System.ArgumentNullException when trying to access span with Xpath (C#)


So i've been trying to get a program working where I get info from google finance regarding different stock stats. So far I have not been able to get information out of spans. As of now I have hardcoded direct access to the apple stock.
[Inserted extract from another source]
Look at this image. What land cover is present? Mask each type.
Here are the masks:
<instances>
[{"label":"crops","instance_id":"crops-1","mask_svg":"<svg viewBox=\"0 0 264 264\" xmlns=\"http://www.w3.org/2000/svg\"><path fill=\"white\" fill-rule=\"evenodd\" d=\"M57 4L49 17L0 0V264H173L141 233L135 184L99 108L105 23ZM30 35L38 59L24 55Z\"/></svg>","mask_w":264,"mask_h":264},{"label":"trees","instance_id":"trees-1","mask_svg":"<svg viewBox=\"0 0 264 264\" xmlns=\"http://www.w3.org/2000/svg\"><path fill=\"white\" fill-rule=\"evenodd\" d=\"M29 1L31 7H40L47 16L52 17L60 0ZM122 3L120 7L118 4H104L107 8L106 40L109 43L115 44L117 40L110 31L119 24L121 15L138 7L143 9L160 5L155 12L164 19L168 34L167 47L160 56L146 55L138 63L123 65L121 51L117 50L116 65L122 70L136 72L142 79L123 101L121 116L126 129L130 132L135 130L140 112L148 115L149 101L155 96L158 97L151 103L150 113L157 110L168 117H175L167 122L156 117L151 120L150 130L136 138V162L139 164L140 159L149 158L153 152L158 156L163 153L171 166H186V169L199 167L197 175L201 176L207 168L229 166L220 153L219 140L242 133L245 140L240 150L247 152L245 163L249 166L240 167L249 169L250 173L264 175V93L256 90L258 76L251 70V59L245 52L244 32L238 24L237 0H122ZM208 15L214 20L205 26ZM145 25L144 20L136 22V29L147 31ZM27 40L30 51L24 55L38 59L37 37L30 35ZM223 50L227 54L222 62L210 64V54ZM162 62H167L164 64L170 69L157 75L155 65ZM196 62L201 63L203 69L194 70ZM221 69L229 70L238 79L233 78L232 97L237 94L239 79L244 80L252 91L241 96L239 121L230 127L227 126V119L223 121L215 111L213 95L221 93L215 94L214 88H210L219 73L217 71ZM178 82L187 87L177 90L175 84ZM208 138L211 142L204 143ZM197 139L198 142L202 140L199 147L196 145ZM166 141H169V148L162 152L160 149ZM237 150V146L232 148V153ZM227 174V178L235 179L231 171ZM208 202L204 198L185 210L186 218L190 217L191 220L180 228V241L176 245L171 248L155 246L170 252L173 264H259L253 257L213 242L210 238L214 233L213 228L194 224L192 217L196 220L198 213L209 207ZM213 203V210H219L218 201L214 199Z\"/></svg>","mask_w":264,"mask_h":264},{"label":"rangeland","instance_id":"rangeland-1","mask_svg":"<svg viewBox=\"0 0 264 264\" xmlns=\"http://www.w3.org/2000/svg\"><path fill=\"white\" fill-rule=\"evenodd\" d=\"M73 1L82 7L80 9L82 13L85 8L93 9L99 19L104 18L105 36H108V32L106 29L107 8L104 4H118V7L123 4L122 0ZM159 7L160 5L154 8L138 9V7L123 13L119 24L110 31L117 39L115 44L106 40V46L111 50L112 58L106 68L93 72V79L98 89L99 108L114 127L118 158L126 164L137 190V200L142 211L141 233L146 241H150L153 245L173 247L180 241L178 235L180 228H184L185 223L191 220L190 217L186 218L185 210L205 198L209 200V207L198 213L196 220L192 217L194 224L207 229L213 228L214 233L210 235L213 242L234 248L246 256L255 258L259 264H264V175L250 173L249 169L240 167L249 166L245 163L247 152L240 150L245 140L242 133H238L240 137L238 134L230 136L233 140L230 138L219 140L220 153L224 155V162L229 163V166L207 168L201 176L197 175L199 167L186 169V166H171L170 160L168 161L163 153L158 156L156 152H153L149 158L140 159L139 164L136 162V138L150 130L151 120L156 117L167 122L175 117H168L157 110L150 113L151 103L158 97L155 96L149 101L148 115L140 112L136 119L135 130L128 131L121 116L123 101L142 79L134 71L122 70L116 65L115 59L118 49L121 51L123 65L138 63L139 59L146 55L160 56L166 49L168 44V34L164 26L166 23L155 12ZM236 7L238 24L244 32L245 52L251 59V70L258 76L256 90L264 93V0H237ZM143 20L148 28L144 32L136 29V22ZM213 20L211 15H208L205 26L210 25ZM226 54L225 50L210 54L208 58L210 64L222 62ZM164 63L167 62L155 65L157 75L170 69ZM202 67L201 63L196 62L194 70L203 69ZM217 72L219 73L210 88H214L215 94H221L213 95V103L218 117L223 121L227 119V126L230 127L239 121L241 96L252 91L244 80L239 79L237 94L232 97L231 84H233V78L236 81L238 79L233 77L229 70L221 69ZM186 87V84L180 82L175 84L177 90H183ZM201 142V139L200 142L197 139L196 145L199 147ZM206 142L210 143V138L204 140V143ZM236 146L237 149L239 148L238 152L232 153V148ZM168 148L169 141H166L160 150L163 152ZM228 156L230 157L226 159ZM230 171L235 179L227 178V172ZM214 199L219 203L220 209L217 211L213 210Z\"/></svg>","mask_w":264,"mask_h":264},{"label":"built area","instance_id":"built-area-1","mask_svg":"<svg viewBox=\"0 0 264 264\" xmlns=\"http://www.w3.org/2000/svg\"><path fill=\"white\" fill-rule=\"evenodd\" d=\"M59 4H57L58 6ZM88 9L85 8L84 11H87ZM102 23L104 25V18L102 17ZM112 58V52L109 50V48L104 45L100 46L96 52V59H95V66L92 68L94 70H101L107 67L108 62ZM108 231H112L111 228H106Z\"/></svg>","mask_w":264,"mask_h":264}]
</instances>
Link to Apple stock: https://www.google.com/finance?q=NASDAQ%3AAAPL&ei=NgItWIG1GIftsAHCn4zIAg

What i can't understand is that I receive correct output when I trying it in the chrome console with the following command:

$x("//*[@id=\"appbar\"]//div//div//div//span");

This is my current code in Visual studio 2015 with Html Agility Pack installed(I suspect a fault in currDocNodeCompanyName):

class StockDataAccess
{
    HtmlWeb web= new HtmlWeb();
    private List<string> testList;

    public void FindStock()
    {
        var histDoc = web.Load("https://www.google.com/finance/historical?q=NASDAQ%3AAAPL&ei=q9IsWNm4KZXjsAG-4I7oCA.html");
        var histDocNode = histDoc.DocumentNode.SelectNodes("//*[@id=\"prices\"]//table//tr//td");

        var currDoc = web.Load("https://www.google.com/finance?q=NASDAQ%3AAAPL&ei=CdcsWMjNCIe0swGd3oaYBA.html");
        var currDocNodeCurrency = currDoc.DocumentNode.SelectNodes("//*[@id=\"ref_22144_elt\"]//div//div");
        var currDocNodeCompanyName = currDoc.DocumentNode.SelectNodes("//*[@id=\"appbar\"]//div//div//div//span");

        var histDocText = histDocNode.Select(node => node.InnerText);
        var currDocCurrencyText = currDocNodeCurrency.Select(node => node.InnerText);
        var currDocCompanyName = currDocNodeCompanyName.Select(node => node.InnerText);

        List<String> result = new List<string>(histDocText.Take(6));
        result.Add(currDocCurrencyText.First());
        result.Add(currDocCompanyName.Take(2).ToString());
        testList = result;
    }

    public List<String> ReturnStock()
    {
        return testList;
    }
}

I have been trying the Xpath expression [text] and received an output that i can work with when using the chrome console but not in VS. I have also been experimenting with a foreach-loop, a few suggested it to others.

class StockDataAccess
{
    HtmlWeb web= new HtmlWeb();
    private List<string> testList;

    public void FindStock()
    {
        ///same as before

        var currDoc = web.Load("https://www.google.com/finance?q=NASDAQ%3AAAPL&ei=CdcsWMjNCIe0swGd3oaYBA.html");
        HtmlNodeCollection currDocNodeCompanyName = currDoc.DocumentNode.SelectNodes("//*[@id=\"appbar\"]//div//div//div//span");

        ///Same as before

        List <string> blaList = new List<string>();
        foreach (HtmlNode x in currDocNodeCompanyName)
        {
            blaList.Add(x.InnerText);
        }

        List<String> result = new List<string>(histDocText.Take(6));
        result.Add(currDocCurrencyText.First());
        result.Add(blaList[1]);
        result.Add(blaList[2]);

        testList = result;
    }

    public List<String> ReturnStock()
    {
        return testList;
    }
}

I would really appreciate if anyone could point me in the right direction.


Solution

  • If you check the contents of currDoc.DocumentNode.InnerHtml you will notice that there is no element with the id "appbar", therefore the result is correct, since the xpath doesn't return anything.

    I suspect that the html element you're trying to find is generated by a script (js for example), and that explains why you can see it on the browser and not on the HtmlDocument object, since HtmlAgilityPack does not render scripts, it only download and parse the raw source code.